One good option, in fact, may be to contribute funds to an HSA during your working years and carry that money into retirement. You may end up with expensive deductibles and copayments if you're forced to buy your own health coverage as an early retiree, and your HSA balance could make it easier to cover those costs.

2. Grow a solid nest egg to avoid an early Social Security claim

You're entitled to your full monthly benefit from Social Security at full retirement age, which is either 66, 67, or somewhere in between, depending on when you were born. If you're retiring early, you may not even be eligible for Social Security right away, since you can't claim benefits prior to age 62.

However, as an early retiree, you may be inclined to sign up for Social Security as soon as your 62nd birthday arrives. Doing so, however, will slash your monthly benefits for life. And that could prove problematic, because you're reducing a guaranteed income source.

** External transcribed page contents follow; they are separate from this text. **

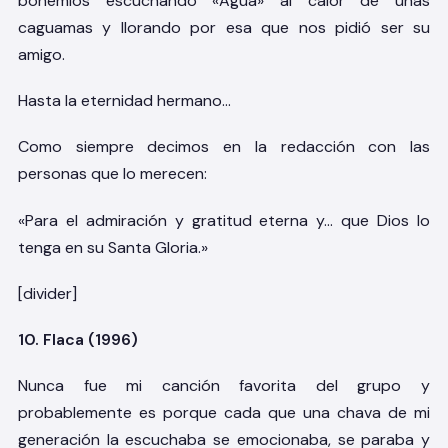
bohemios escuchando «Agua» al calor de unas
caguamas y llorando por esa que nos pidió ser su
amigo.
Hasta la eternidad hermano…
Como siempre decimos en la redacción con las
personas que lo merecen:
«Para el admiración y gratitud eterna y… que Dios lo
tenga en su Santa Gloria.»
[divider]
10. Flaca (1996)
Nunca fue mi canción favorita del grupo y
probablemente es porque cada que una chava de mi
generación la escuchaba se emocionaba, se paraba y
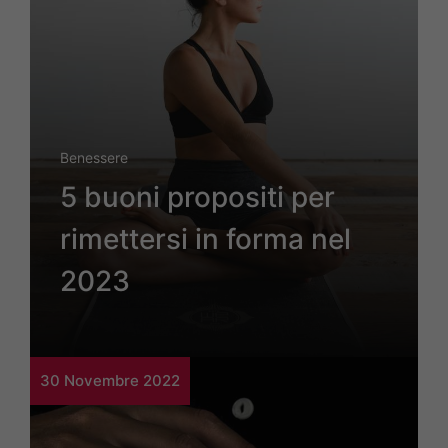
Benessere
5 buoni propositi per
rimettersi in forma nel
2023
30 Novembre 2022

As such, if you know you want to retire early, make sure your nest egg is equipped to cover your living costs in full for a few years in the absence of Social Security. That should give you the option to put off your filing and lock in higher monthly benefits for the bulk of your retirement.

3. Come up with a plan for what you'll do with your time

Many people seek to retire early because they long for more free time. But one hiccup early retirees tend to encounter is having too much free time.

To avoid regretting your early retirement decision, spend some time thinking about what you'll do with your days as a fairly young retiree. You may decide that you're looking forward to a combination of volunteer work and travel, which could strike a nice balance of both unpaid and paid entertainment.

Or, you may already know that you're not retiring completely in that you intend to start a business selling baked goods. That, too, could be a great way to fill your days. But it's important to have a plan either way.

A lot of people get tripped up in the course of retiring early. But if you take steps to avoid the common issues that early retirement tends to bring about, you can set yourself up to enjoy that decision to the fullest.